The Life You Can Save

Peter Singer has a lovely idea: The Life You Can Save, a plan to reduce poverty worldwide.

I do have one objection. This is basically a plan for wealth redistribution, which I think is a reasonable objective. However, the only people who are going to be helping others are those willing to participate voluntarily — the selfish greedy bastards won’t feel a thing. Shouldn’t there be, like, a policy of progressive taxation that makes the excessively wealthy contribute more to easing poverty? That seems fairer to me.

Nazis, teabaggers…same difference

Last week, Glenn Beck was full of praise for a book he had claimed to have read overnight, which he regarded as a valuable source documenting the perfidy of commies. It was titled The Red Network, by Elizabeth Dilling. This morning, he is having a little trouble remembering the title and is claiming to be getting falsely tarred with accusations of being a “Jew loving Nazi sympathizer” by the Left (it’s always the Left, because as we all know, there are no Jews on the Left).

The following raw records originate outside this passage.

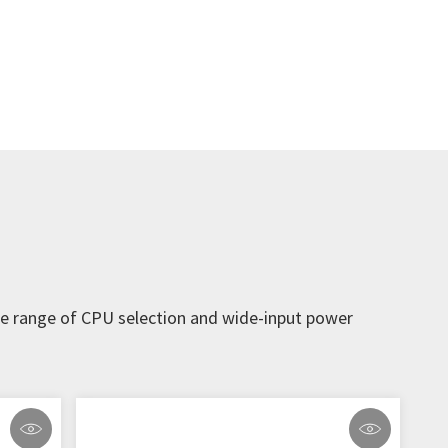
ide range of CPU selection and wide-input power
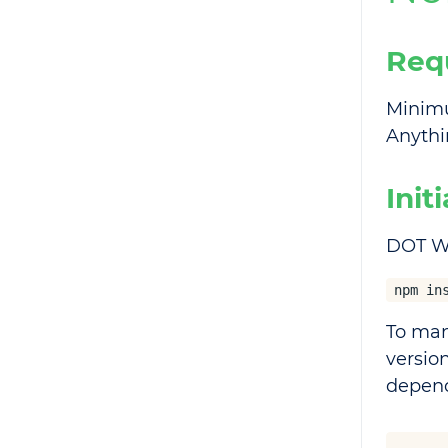
Req
Minimu
Anythin
Init
DOT We
npm in
To man
versio
depend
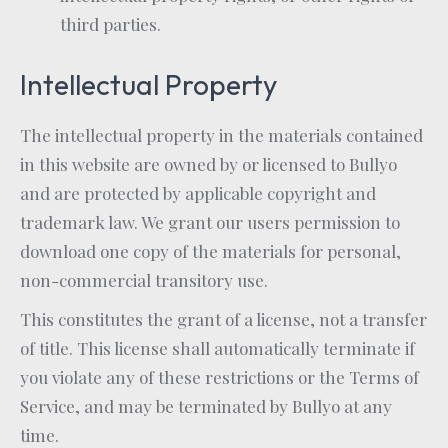
third parties.
Intellectual Property
The intellectual property in the materials contained
in this website are owned by or licensed to Bullyo
and are protected by applicable copyright and
trademark law. We grant our users permission to
download one copy of the materials for personal,
non-commercial transitory use.
This constitutes the grant of a license, not a transfer
of title. This license shall automatically terminate if
you violate any of these restrictions or the Terms of
Service, and may be terminated by Bullyo at any
time.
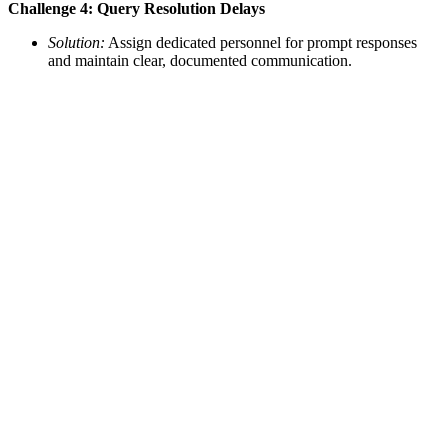
Challenge 4: Query Resolution Delays
Solution:
Assign dedicated personnel for prompt responses
and maintain clear, documented communication.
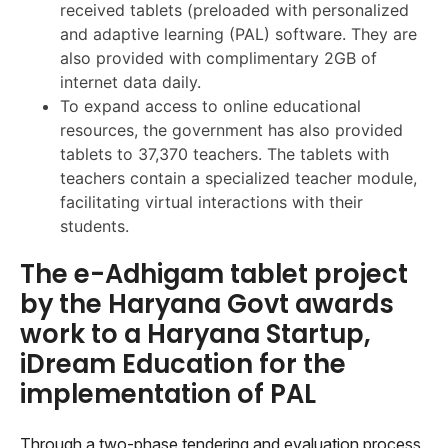
received tablets (preloaded with personalized
and adaptive learning (PAL) software. They are
also provided with complimentary 2GB of
internet data daily.
To expand access to online educational
resources, the government has also provided
tablets to 37,370 teachers. The tablets with
teachers contain a specialized teacher module,
facilitating virtual interactions with their
students.
The e-Adhigam tablet project
by the Haryana Govt awards
work to a Haryana Startup,
iDream Education for the
implementation of PAL
Through a two-phase tendering and evaluation process,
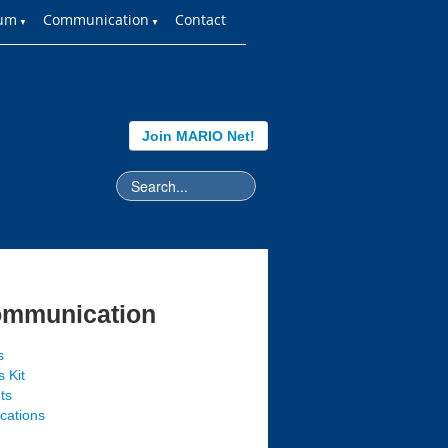
ium
Communication
Contact
▼
▼
Join MARIO Net!
mmunication
s
 Kit
ts
ications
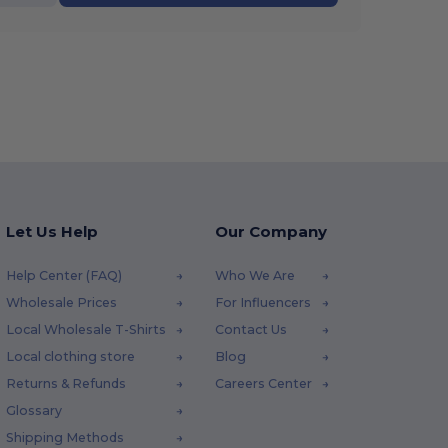
Let Us Help
Our Company
Help Center (FAQ)
Who We Are
Wholesale Prices
For Influencers
Local Wholesale T-Shirts
Contact Us
Local clothing store
Blog
Returns & Refunds
Careers Center
Glossary
Shipping Methods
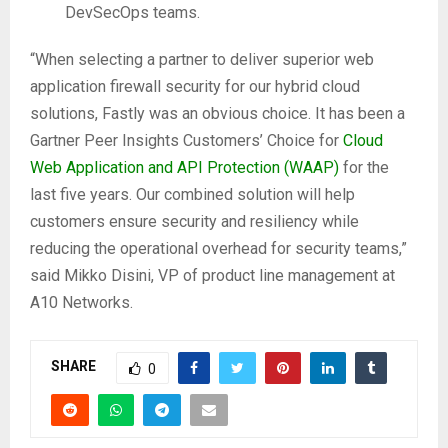
DevSecOps teams.
“When selecting a partner to deliver superior web
application firewall security for our hybrid cloud
solutions, Fastly was an obvious choice. It has been a
Gartner Peer Insights Customers’ Choice for
Cloud
Web Application and API Protection (WAAP)
for the
last five years. Our combined solution will help
customers ensure security and resiliency while
reducing the operational overhead for security teams,”
said Mikko Disini, VP of product line management at
A10 Networks.
SHARE
0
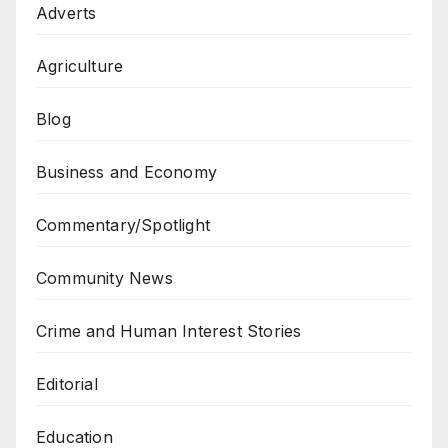
Adverts
Agriculture
Blog
Business and Economy
Commentary/Spotlight
Community News
Crime and Human Interest Stories
Editorial
Education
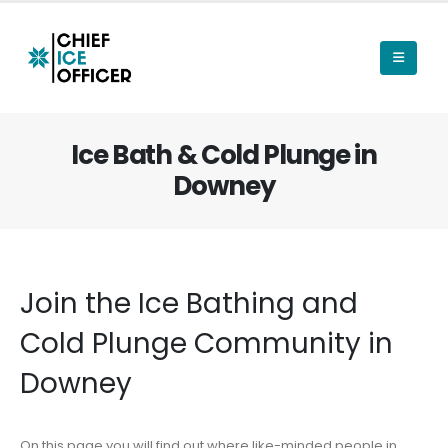
Ice Bath & Cold Plunge in
Downey
Join the Ice Bathing and
Cold Plunge Community in
Downey
On this page you will find out where like-minded people in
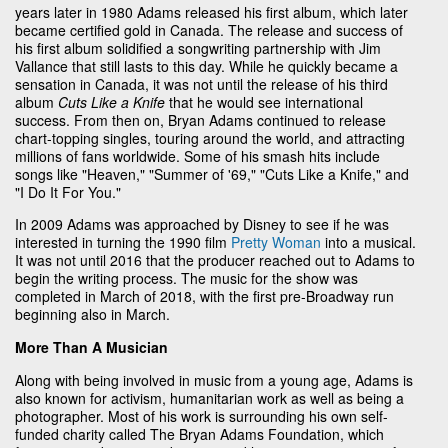
years later in 1980 Adams released his first album, which later
became certified gold in Canada. The release and success of
his first album solidified a songwriting partnership with Jim
Vallance that still lasts to this day. While he quickly became a
sensation in Canada, it was not until the release of his third
album
Cuts Like a Knife
that he would see international
success. From then on, Bryan Adams continued to release
chart-topping singles, touring around the world, and attracting
millions of fans worldwide. Some of his smash hits include
songs like "Heaven," "Summer of '69," "Cuts Like a Knife," and
"I Do It For You."
In 2009 Adams was approached by Disney to see if he was
interested in turning the 1990 film
Pretty Woman
into a musical.
It was not until 2016 that the producer reached out to Adams to
begin the writing process. The music for the show was
completed in March of 2018, with the first pre-Broadway run
beginning also in March.
More Than A Musician
Along with being involved in music from a young age, Adams is
also known for activism, humanitarian work as well as being a
photographer. Most of his work is surrounding his own self-
funded charity called The Bryan Adams Foundation, which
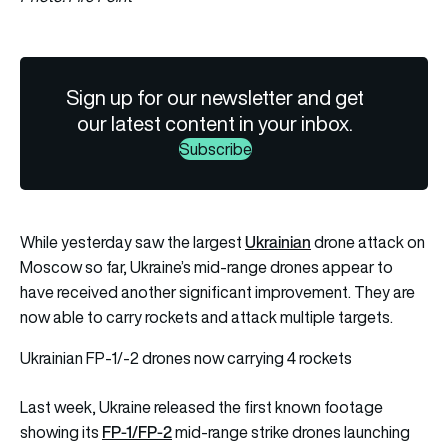
Sign up for our newsletter and get
our latest content in your inbox.
Subscribe
Ukrainian
While yesterday saw the largest
drone attack on
Moscow so far, Ukraine’s mid-range drones appear to
have received another significant improvement. They are
now able to carry rockets and attack multiple targets.
Ukrainian FP-1/-2 drones now carrying 4 rockets
Last week, Ukraine released the first known footage
FP-1/FP-2
showing its
mid-range strike drones launching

His lapse of memory is amusing because it has been revealed that Dilling was a fanatical anti-Semite who conspired with the Nazis before World War II, and her book is full of obvious racist comments.

…under the opportunities of the American government and the inspiration of Christianity, the American Negroes have acquired professions, property, banks, homes, and produced a rising class of refined, home loving people. This is far more remarkable than that many Negroes are still backward. The Reds play upon the Negroes’ love of their own people and represent them as persecuted in order to inflame them against the very white people who have in reality given the colored race far greater opportunities than their fellow negroes would give them in Africa today.

This kind of passage just sailed right past Glenn Beck as, apparently, unremarkable and unobjectionable…until a few people pointed out to him that he was citing and praising a literal Nazi.

It’s true that Beck’s fans use a different label, but to be fair to the guy, their policies actually are indistinguishable from what the Nazis favored, so his confusion is understandable.